MS Authenticator supports a few different modes, and sites have the ability to decide which ones it supports. My company use to support the mode where all you do is approve the incoming request. But after a security breach, they switched to one where the prompt shows a map and you have to type in a 2-digit code.
The problem with the standard approval is that some people would just mindlessly approve all incoming requests, even if they didn’t initiate them. The code means the initiator and the approver have to be the same person (or in contact). Being only two digits, it’s not intended to be heavy security in and of itself. But people are unlikely to mindlesssly enter a random code, and if they did, it would only have a 1% chance of working.
Oh, and you also have to re-enter any general phone security (a fingerprint on my phone, but it probably works with a pattern or PIN code also).
I haven’t used MS authenticator, but I’m familiar with the tech. The app and the website should both be synced with network time servers that are synced with each other and will generate new codes at the same time.
I only use this kind of thing for work, for access to client networks, where I guess this must always be the case, then.
Other TFAs we use for the same type of access seem to use the one-time code thing only, like Symantec’s VIP. But I can’t recall the last time I had to use one with MS.
Good to know; thanks. Wasn’t sure how much of the change was MS policy vs. corporate policy. The number matching is less convenient, but the old system was clearly not secure.

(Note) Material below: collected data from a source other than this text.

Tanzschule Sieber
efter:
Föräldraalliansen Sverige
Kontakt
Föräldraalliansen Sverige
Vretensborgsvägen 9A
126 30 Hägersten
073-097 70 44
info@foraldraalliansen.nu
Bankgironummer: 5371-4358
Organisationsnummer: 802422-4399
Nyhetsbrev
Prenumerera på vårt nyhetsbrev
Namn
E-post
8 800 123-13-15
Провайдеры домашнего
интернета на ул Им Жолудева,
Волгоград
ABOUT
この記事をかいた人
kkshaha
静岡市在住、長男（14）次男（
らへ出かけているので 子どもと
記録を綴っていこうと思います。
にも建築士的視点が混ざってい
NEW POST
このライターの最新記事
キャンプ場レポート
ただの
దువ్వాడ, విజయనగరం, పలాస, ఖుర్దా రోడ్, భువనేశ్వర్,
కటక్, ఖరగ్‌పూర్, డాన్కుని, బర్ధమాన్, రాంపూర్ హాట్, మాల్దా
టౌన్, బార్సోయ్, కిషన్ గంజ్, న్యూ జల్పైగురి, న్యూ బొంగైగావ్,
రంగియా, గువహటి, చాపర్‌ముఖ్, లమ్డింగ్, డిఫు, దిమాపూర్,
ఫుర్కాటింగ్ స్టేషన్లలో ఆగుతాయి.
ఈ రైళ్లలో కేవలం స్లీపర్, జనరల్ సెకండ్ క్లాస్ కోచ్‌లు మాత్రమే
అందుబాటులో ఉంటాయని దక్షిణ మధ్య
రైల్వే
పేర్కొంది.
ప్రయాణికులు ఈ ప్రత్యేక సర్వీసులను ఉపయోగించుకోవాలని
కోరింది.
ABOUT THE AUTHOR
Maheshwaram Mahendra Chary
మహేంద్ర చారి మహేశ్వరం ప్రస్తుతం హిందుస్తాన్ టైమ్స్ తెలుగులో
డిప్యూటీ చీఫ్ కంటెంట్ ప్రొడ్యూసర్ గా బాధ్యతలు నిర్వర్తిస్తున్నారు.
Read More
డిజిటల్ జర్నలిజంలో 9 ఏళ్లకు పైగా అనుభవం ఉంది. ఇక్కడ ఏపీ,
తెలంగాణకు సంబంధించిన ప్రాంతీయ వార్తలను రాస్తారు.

Or the approval step just became so repetitive that they did it automatically (like those stupid cookie prompts on websites, which people click through while barely perceiving them, let alone reading).
Presumably, MS Authenticator has some sort of rate limiting so as not to be too annoying. Some geofencing would probably also be helpful.
It does, and depending on what level of Azure Active Directory you paying for you can use Conditional Access which is quite flexible. I can allow you to connect to Teams from a single IP address on a domain joined laptop but use Outlook on your mobile phone from Canada and the US only.